作答要求 A :: 請把下面的清單從開頭一直抄到含有"7: (568, 364)"的那一行,頭尾兩行都要抄,內容一字不改。答案裡不要放圖片。

所附文章 ::
------------------------------------------------
久野美樹 賀小萍
內容摘要:本文探討敦煌莫高窟與龍門石窟造像的思想背景,列舉了基于“一即多,多即一”法則的“諸佛”概念、“本跡思想”作用的事實。盡管初唐莫高窟出現了大幅式的阿彌陀凈土變,但正壁多為釋迦系造像,信仰中心仍然以法身與釋迦為主。初盛唐時期莫高窟與龍門石窟的造像主題、形式迥然不同,是由于兩處石窟的功能、作用異同所致。
關鍵詞:敦煌莫高窟;龍門石窟;隋唐時期;造像思想
中圖分類號:G879.41 文獻標識碼:A 文章編號:1000-4106(2012)05-0001-08
研究石窟藝術時,對所表現的圖像、主題一一作比較、考證固然很重要,但偶爾體驗一下“中國造型思想的背景、思想的潛在趨勢”或“每個石窟的作用、功能”,以俯瞰之目光觀察石窟藝術也極其重要。
本稿首先從“造型思想背景”、“造型形式”上,對敦煌莫高窟北朝到隋唐時期石窟中所見的“傳統”以及初唐時期窟中表現的“革新”作一考慮。
另外,位于洛陽郊外的龍門石窟也有許多初唐的造像,但是,其主題與同時期的敦煌莫高窟迥然不同。因此,將在問題二中,對這種現象出現的原因試作分析。
一
雖然在莫高窟現存最早的5世紀圖像中可看到本生圖、因緣圖這種小乘佛教的傾向,但正如北魏窟中基于《法華經·見寶塔品》表現二佛并坐像那樣,初期洞窟已經出現了大乘佛教。
大乘佛教中的關鍵概念可舉“諸佛”、“十方諸佛”[1]。佛教本來講“一世界,一佛論”,一個世界只出現一個佛,可是,大乘佛教認為這個世界并非唯一的世界,另外還有世界,同時誕生了復數佛俱立的“多佛思想”、“他方佛的想法”[2,3]。有關北朝時期莫高窟所造的許多千佛、十方諸佛,賀世哲先生等已有詳細研究[2][4-6],賀世哲先生認為,造千佛的目的是修行者為了坐禪觀佛,一般信徒為了祈禱消災滅難,來世往生佛國凈土[2]139。另外,吉藏(549—623)撰《觀無量壽經義疏》中對三世佛與十方佛的關系作了明確闡述:(文中劃橫線處為重點)①“如來出世,欲使眾生同悟一道,但眾生根性非一。故有教門殊致。”“《無量觀》辨十方佛化、《彌勒經》明三世佛化。十方佛化即是橫化,三世佛化即是豎化。”又,中國南北朝造像記中有許多值得注意的現象,有“凈土,生于天,遇諸佛,信奉諸佛”的愿文[7]。
------------------------------------------------
像素座標追蹤資料
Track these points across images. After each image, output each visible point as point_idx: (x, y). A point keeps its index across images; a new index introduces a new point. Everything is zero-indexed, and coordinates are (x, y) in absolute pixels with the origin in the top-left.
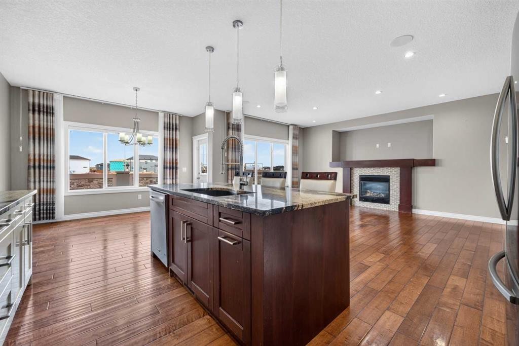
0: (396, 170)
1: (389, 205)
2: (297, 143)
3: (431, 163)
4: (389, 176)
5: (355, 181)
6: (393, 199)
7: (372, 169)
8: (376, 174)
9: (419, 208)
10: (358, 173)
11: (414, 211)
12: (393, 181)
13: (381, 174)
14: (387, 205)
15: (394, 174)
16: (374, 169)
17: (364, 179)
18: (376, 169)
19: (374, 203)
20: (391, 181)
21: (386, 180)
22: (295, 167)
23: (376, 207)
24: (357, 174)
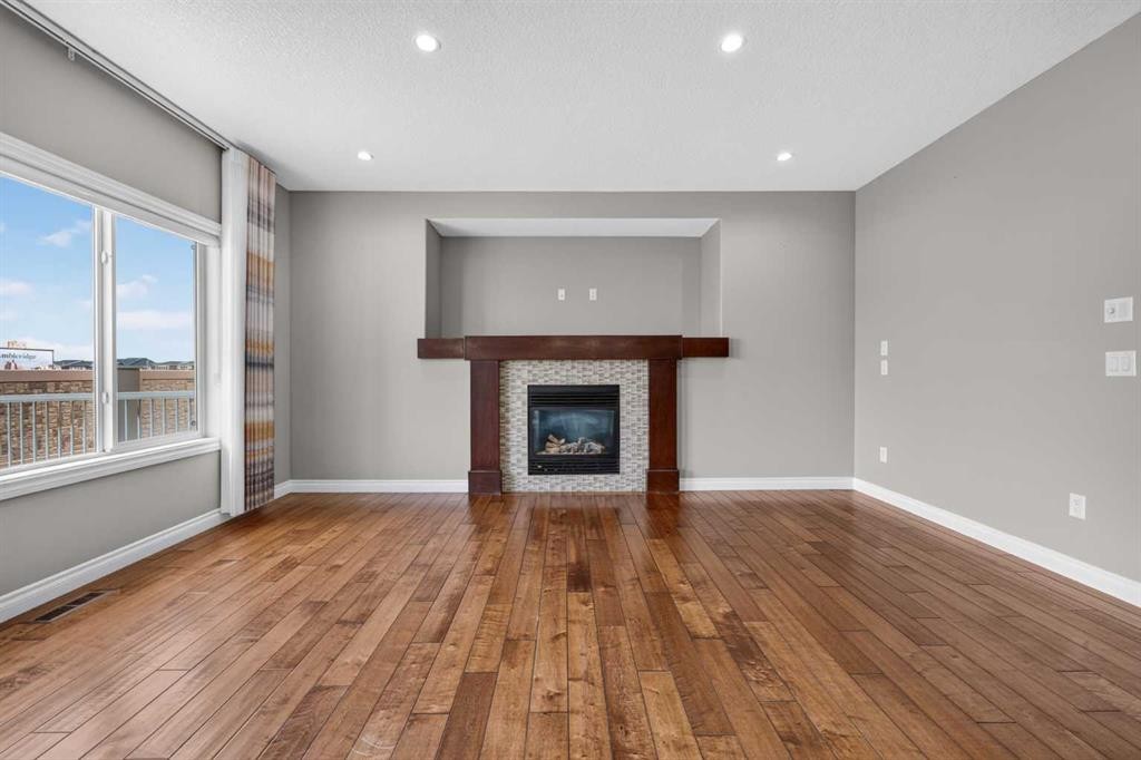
0: (635, 368)
1: (617, 477)
2: (267, 245)
3: (718, 348)
4: (618, 388)
5: (512, 406)
6: (630, 456)
7: (568, 364)
8: (580, 382)
9: (691, 476)
10: (522, 377)
11: (686, 484)
12: (628, 403)
13: (595, 380)
14: (613, 477)
15: (632, 380)
16: (576, 364)
17: (541, 398)
18: (579, 366)
19: (576, 477)
20: (623, 400)
21: (606, 398)
22: (259, 355)
23: (580, 489)
24: (519, 383)
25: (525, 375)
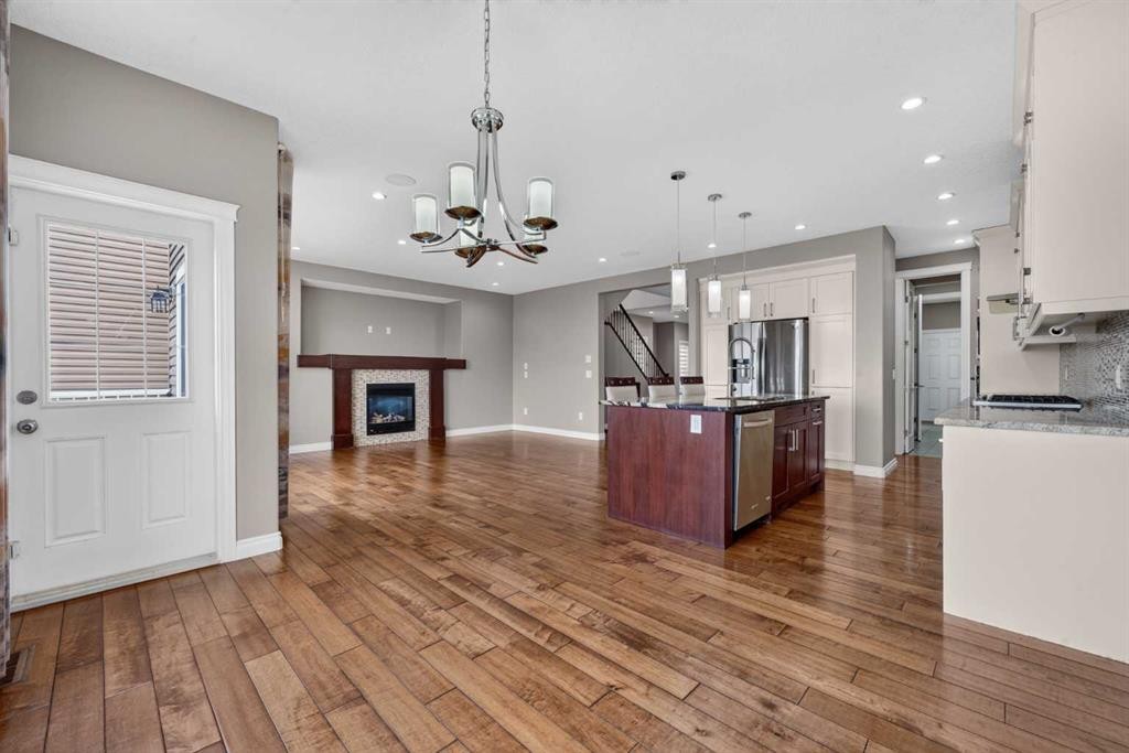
0: (423, 374)
1: (415, 432)
3: (461, 365)
4: (413, 384)
6: (420, 421)
7: (388, 372)
8: (394, 382)
9: (451, 429)
10: (363, 379)
11: (448, 435)
12: (419, 392)
13: (402, 381)
14: (411, 434)
15: (420, 380)
16: (392, 372)
17: (374, 391)
18: (395, 372)
19: (393, 434)
20: (417, 391)
21: (408, 390)
23: (396, 441)
24: (361, 382)
25: (365, 378)
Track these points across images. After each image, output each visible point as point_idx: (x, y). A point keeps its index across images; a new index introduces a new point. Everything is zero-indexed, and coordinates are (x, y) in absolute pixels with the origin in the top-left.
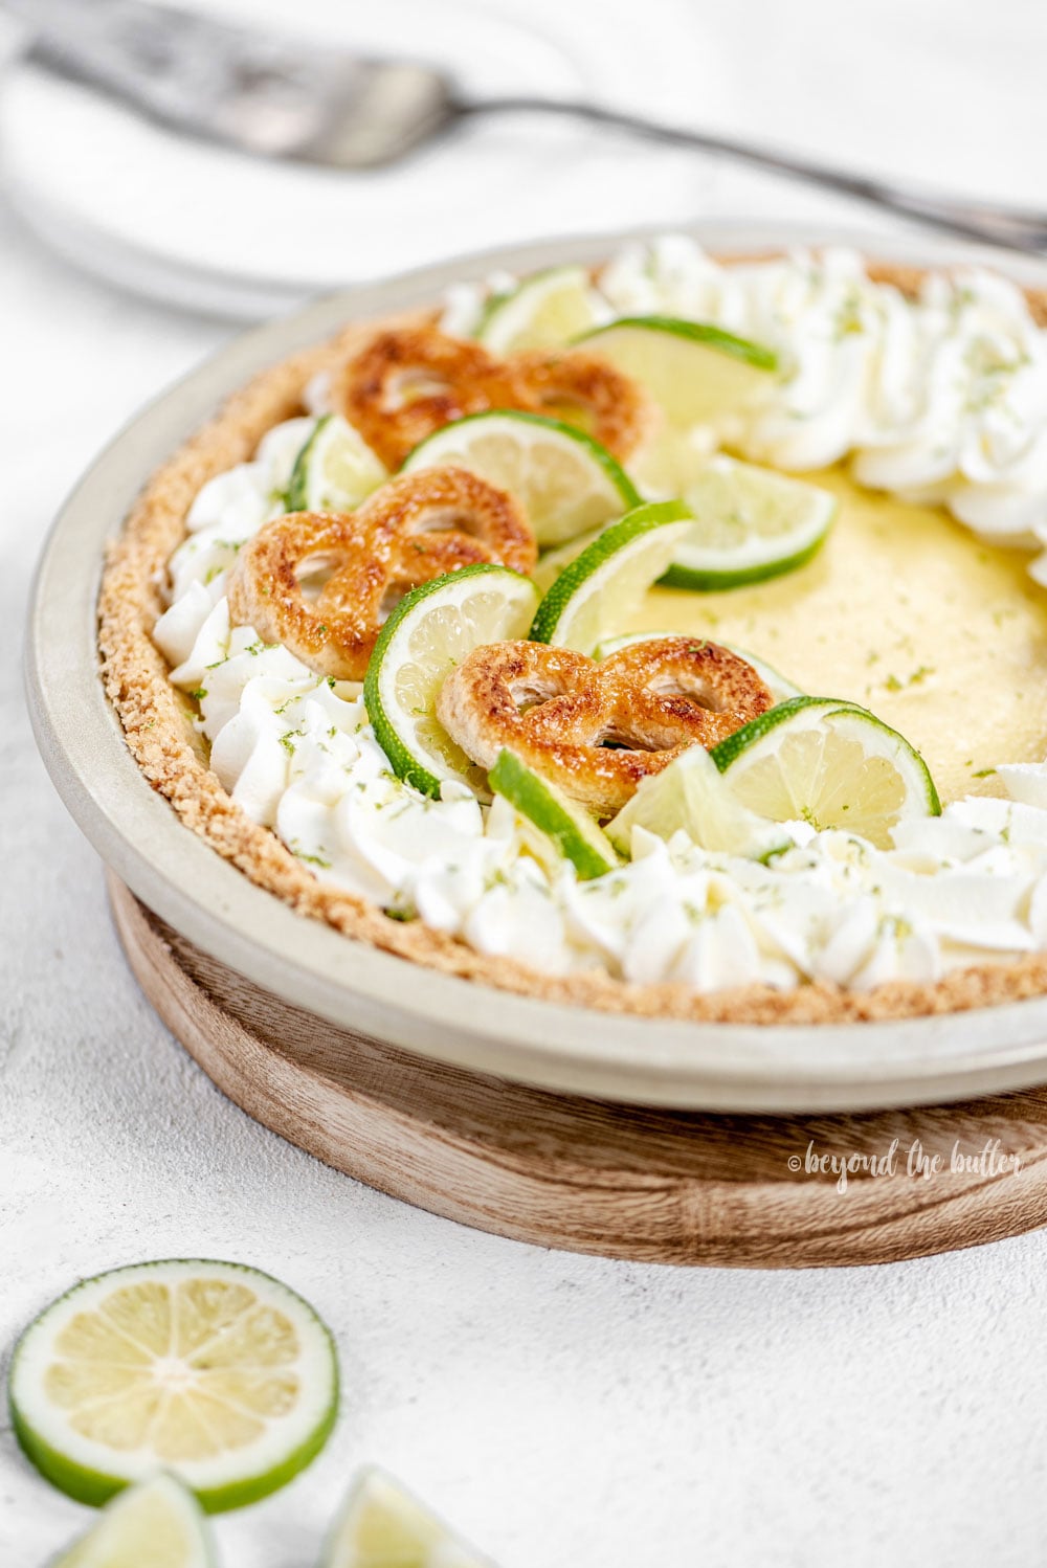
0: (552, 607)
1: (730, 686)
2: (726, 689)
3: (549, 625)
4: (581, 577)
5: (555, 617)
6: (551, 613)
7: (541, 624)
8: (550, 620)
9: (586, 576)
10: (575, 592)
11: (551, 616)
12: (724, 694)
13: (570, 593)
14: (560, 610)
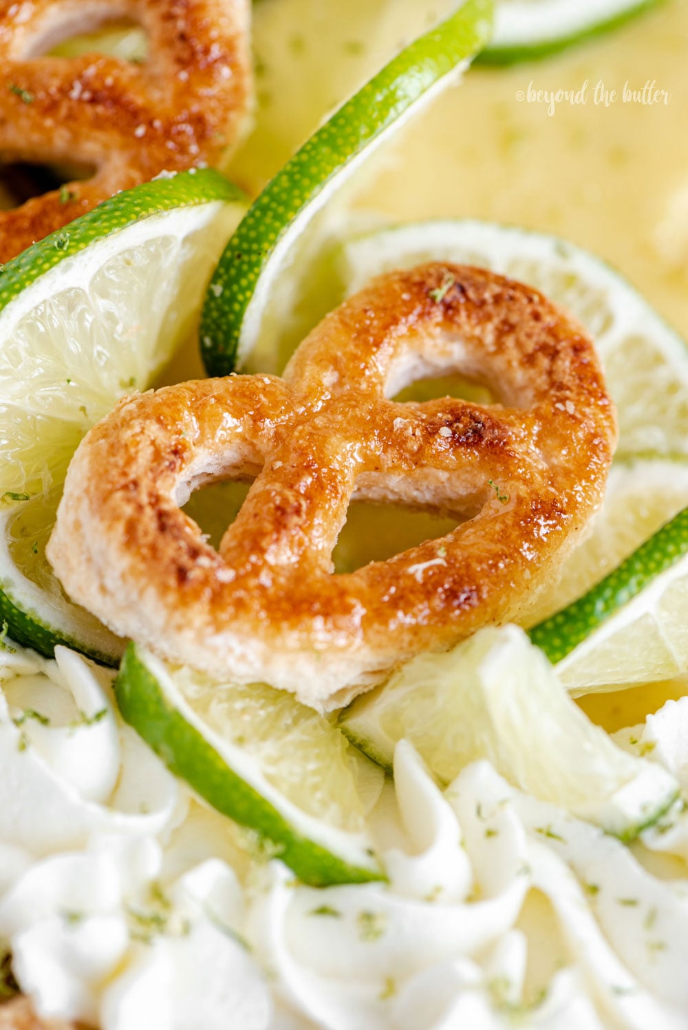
------------------------------------------------
作答要求 B ::
根據這篇談莫高窟與龍門石窟的文章,回答下列問題:
(i) 大乘佛教中的關鍵概念,文中舉了哪兩個?
(ii) 賀世哲先生認為,一般信徒造千佛是為了甚麼?
(iii) 內容摘要說,初唐莫高窟的正壁多為哪一類造像?

作答結果 A ::
Track these points across images. After each image, output each visible point as point_idx: (x, y). A point keeps its index across images; a new index introduces a new point. Everything is zero-indexed, and coordinates are (x, y) in absolute pixels with the origin in the top-left.
0: (396, 170)
1: (389, 205)
2: (297, 143)
3: (431, 163)
4: (389, 176)
5: (355, 181)
6: (393, 199)
7: (372, 169)
8: (376, 174)
9: (419, 208)
10: (358, 173)
11: (414, 211)
12: (393, 181)
13: (381, 174)
14: (387, 205)
15: (394, 174)
16: (374, 169)
17: (364, 179)
18: (376, 169)
19: (374, 203)
20: (391, 181)
21: (386, 180)
22: (295, 167)
23: (376, 207)
24: (357, 174)
0: (635, 368)
1: (617, 477)
2: (267, 245)
3: (718, 348)
4: (618, 388)
5: (512, 406)
6: (630, 456)
7: (568, 364)

作答結果 B ::
(i) "諸佛"和"十方諸佛"。
(ii) 為了祈禱消災滅難,來世往生佛國凈土。
(iii) 釋迦系造像。